» TASK STATEMENT
Pick out each line in the rows below that contains the string "назад".

(Data records)

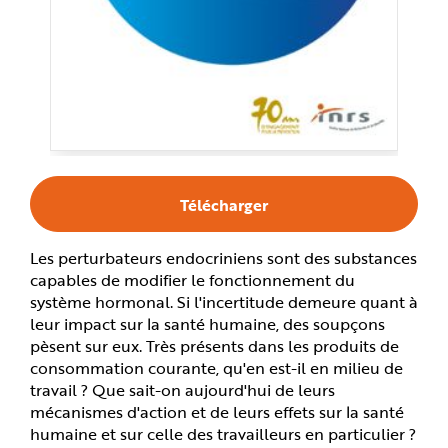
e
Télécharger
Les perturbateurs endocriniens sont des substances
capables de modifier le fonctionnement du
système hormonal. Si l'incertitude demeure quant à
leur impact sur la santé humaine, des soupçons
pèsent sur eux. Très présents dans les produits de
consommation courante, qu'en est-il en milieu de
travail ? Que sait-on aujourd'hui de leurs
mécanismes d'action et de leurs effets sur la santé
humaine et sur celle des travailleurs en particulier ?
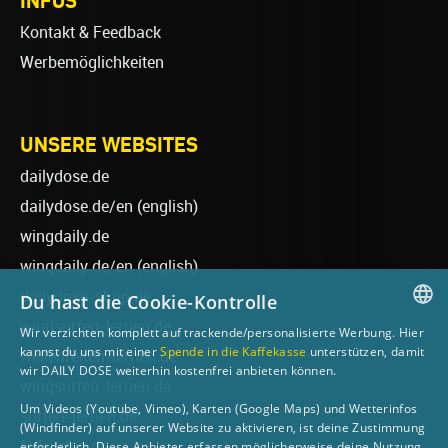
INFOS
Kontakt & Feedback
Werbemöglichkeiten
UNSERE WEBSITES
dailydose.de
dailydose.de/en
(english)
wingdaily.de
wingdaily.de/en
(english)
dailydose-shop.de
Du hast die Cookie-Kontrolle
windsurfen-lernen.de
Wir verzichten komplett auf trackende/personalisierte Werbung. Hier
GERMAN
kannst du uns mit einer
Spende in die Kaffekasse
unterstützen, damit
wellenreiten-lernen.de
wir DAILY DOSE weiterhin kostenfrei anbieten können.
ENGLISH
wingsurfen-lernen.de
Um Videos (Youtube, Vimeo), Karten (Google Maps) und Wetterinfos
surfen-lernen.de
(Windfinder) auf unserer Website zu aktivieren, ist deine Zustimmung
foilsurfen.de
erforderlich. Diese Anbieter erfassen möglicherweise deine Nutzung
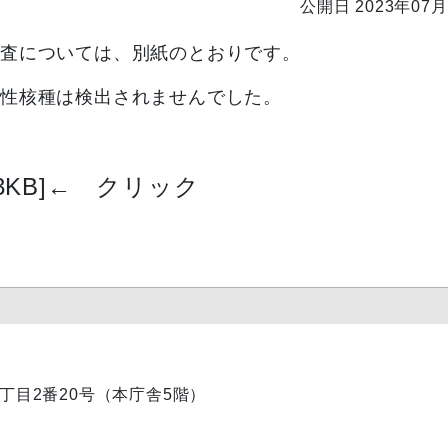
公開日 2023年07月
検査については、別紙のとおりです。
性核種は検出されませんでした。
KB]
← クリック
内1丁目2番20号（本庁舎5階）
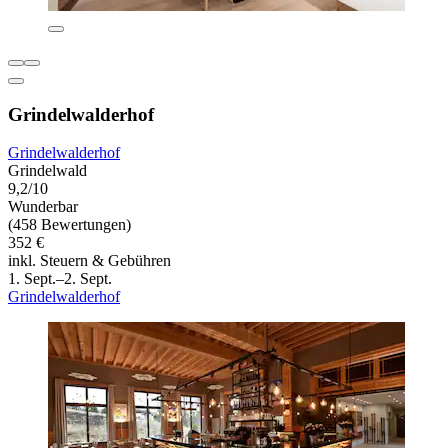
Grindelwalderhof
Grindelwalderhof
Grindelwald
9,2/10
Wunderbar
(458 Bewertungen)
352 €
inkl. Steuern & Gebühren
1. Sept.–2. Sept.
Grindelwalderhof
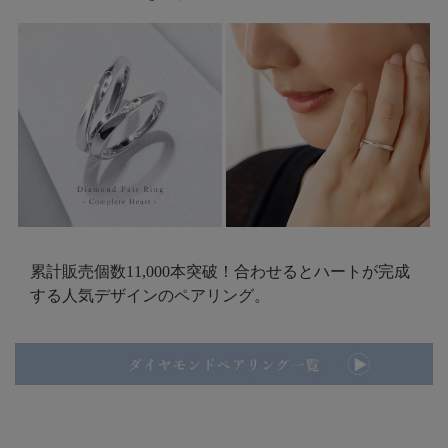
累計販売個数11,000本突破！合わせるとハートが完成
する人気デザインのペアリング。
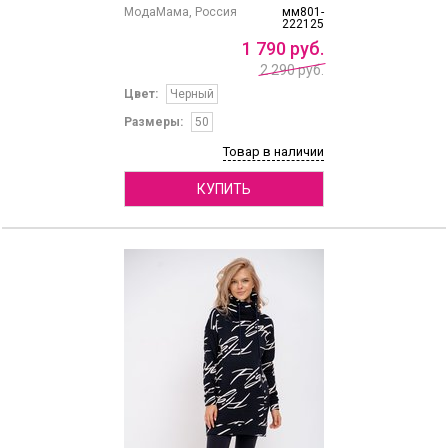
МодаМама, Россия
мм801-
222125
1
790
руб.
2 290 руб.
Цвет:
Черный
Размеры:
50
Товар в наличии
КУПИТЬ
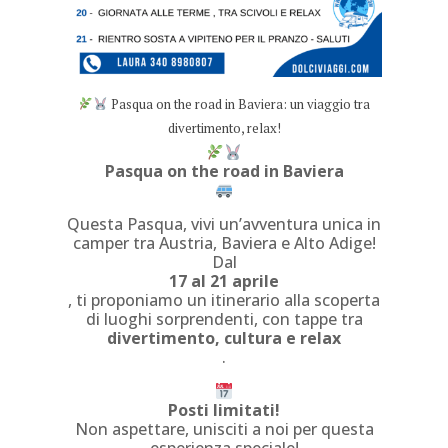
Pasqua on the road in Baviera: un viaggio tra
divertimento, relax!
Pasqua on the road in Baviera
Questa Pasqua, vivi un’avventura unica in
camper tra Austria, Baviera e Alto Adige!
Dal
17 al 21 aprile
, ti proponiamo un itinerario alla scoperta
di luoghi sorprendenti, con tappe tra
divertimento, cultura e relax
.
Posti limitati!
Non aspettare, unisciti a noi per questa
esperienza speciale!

==

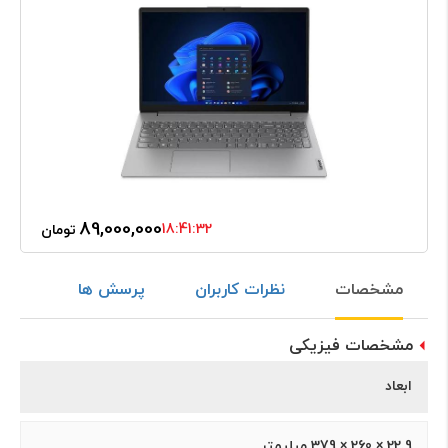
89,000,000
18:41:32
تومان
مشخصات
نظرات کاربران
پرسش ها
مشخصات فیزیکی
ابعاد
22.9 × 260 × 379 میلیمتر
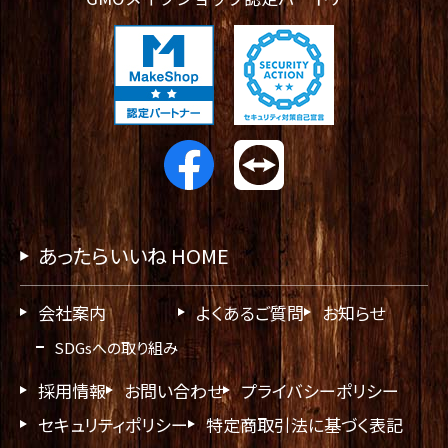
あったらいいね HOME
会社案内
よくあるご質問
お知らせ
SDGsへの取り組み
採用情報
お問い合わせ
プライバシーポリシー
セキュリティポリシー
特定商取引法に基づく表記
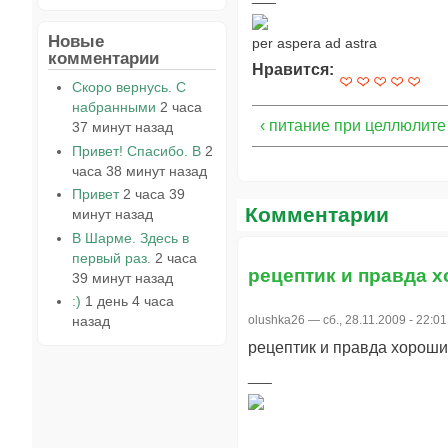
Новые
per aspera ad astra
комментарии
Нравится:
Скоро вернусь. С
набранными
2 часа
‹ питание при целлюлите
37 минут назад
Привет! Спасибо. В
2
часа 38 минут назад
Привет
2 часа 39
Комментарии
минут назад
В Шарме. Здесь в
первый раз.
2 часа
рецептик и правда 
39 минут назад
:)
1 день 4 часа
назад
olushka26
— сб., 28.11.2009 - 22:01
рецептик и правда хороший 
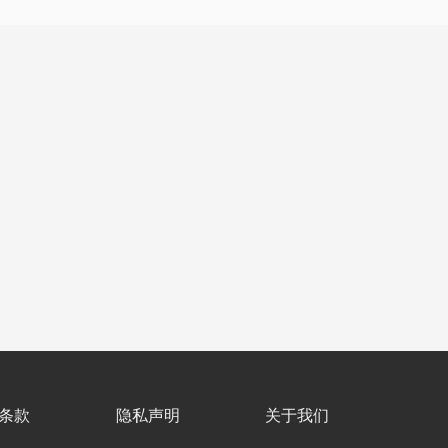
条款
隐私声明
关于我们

» WRITTEN SOLUTION
37 минут назад
часа 38 минут назад
минут назад
39 минут назад
назад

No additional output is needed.